Corneille s’amuse à pousser le bouchon : Isabelle (Nathalie Kousnetzoff) propose à Clarice et Lucrèce d’échanger leurs identités. Cayet et Vidit le poussent plus loin encore : Lucrèce « grimée » en sa propre servante apparaîtra lorsque la pièce a besoin d’elle pour se jouer de Dorante. Je ne vous dis pas le micmac.

"Le menteur", autre scène © Anne Gayan "Le menteur", autre scène © Anne Gayan
Cela ira très loin puisque, suite à ce qu’il nomme un combat, Dorante raconte avoir laissé pour mort le jeune Alcippe (Adil Laboudi), fiancé de Clarice que Dorante croit aimer. Mensonge rapidement éventé. Mais, tous les menteurs le savent bien : on finit par croire à ses mensonges. A Cliton qui doute des faits puisqu’il vient de croiser Alcippe, et lui en fait part, Dorante réplique : « Quoi ? Mon combat te semble imaginaire ? » S’enfonçant dans son mensonge (on s’y enfonce toujours), Dorante en invente alors un autre, encore plus gros : une « poudre de sympathie »  miraculeuse aurait ramené illico presto Alcippe à la vie.

Une robe trop serrée

L’autre versant de la pièce, ce sont les rapports entre Dorante et son père Géronte (impressionnant Jacques Pieiller). Ce dernier veut le bonheur de son fils, il est prêt à beaucoup d’accommodements, mais l’honneur reste sa valeur suprême, comme dans les tragédies de Corneille. Alors quand il découvre que son fils ment tant et plus et ment en particulier à lui, son père, c’en est trop. J’ai honte, dit en substance Géronte. Mais il le dit en langue de tragédie : « Ô vieillesse facile ! Ô jeunesse impudente / Ô de mes cheveux gris honte trop évidente / Est-il dessous le Ciel père plus malheureux ? » Alors c’est comme tout naturellement que des alexandrins de Don Diègue, le père du Cid, fleurissent aux lèvres du père bafoué : « Ô rage ! Ô désespoir ! Ô vieillesse ennemie... »
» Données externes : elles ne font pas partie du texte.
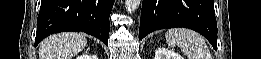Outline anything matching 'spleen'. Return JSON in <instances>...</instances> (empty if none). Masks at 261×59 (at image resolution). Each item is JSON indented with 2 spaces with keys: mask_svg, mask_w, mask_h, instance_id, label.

La mise en scène est pleine de ces petits bonheurs comme ceux que procure la scénographie (Thibaut Fack) faite de grands pans de miroirs pouvant se déployer ou se rassembler rapidement. Tout va vite, et les acteurs s’épaulent. Dans l’excellente distribution, distinguons la prestation très inventive de Lisa Pajon dans le rôle de Cliton. Une femme dans un rôle d’homme.

Autres clins d’œil au féminisme, quelques ajouts glissés à la fin du quatrième acte : « Je ne veux être ni la fille d’un père, ni la composition florale d’un mari. Nous sommes les arguments d’un drame masculin depuis trop longtemps. Je veux être moi-même, pour moi-même, en moi-même, avec quelqu’un. Et je ne m’offrirai pas dans cette robe trop serrée », dit Clarice n’en pouvant plus du corset des vers. A quoi sa copine (et rivale) Lucrèce répond : « Tu transgresses ? Dis donc ! Il faut parler en vers. » Vidit et Cayet remettent le couvert dans un court épilogue à la pièce qui parle de notre aujourd’hui : « Nous sommes dans une époque où tout le monde joue, où tout le monde se met en scène... » C’est pas le menteur Macron qui dira le contraire.

Théâtre de la Tempête, du mar au sam 20h, dim 16h, jusqu’au 18 fév. Puis Théâtre Jacques Prévert à Aulnay-sous-Bois le 14 mars ; Le Trident à Cherbourg les 22 et 23 mars ; CDN de Normandie au Petit-Quevilly du 28 au 30 mars. Reprise la saison prochaine.